WHAT IS EXPECTED: The entries that follow need to be printed exactly as they are, minus any pictures.

THE INPUT:
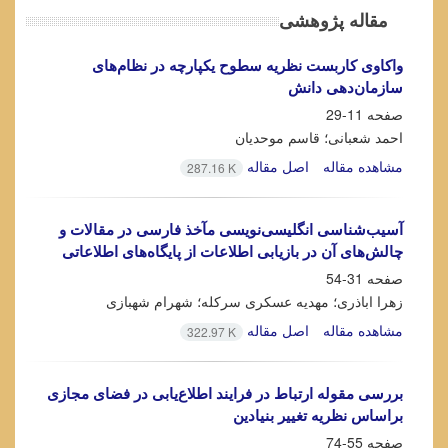
مقاله پژوهشی
واکاوی کاربست نظریه سطوح یکپارچه در نظام‌های
سازمان‌دهی دانش
صفحه
11-29
احمد شعبانی؛ قاسم موحدیان
مشاهده مقاله
اصل مقاله
287.16 K
آسیب‌شناسی انگلیسی‌نویسی مآخذ فارسی در مقالات و
چالش‌های آن در بازیابی اطلاعات از پایگاه‌های اطلاعاتی
صفحه
31-54
زهرا اباذری؛ مهدیه عسکری سرکله؛ شهرام شهبازی
مشاهده مقاله
اصل مقاله
322.97 K
بررسی مقوله ارتباط در فرایند اطلاع‌یابی در فضای مجازی
براساس نظریه تغییر بنیادین
صفحه
55-74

ANSWER BOX:
مقاله پژوهشی
واکاوی کاربست نظریه سطوح یکپارچه در نظام‌های
سازمان‌دهی دانش
صفحه
11-29
احمد شعبانی؛ قاسم موحدیان
مشاهده مقاله
اصل مقاله
287.16 K
آسیب‌شناسی انگلیسی‌نویسی مآخذ فارسی در مقالات و
چالش‌های آن در بازیابی اطلاعات از پایگاه‌های اطلاعاتی
صفحه
31-54
زهرا اباذری؛ مهدیه عسکری سرکله؛ شهرام شهبازی
مشاهده مقاله
اصل مقاله
322.97 K
بررسی مقوله ارتباط در فرایند اطلاع‌یابی در فضای مجازی
براساس نظریه تغییر بنیادین
صفحه
55-74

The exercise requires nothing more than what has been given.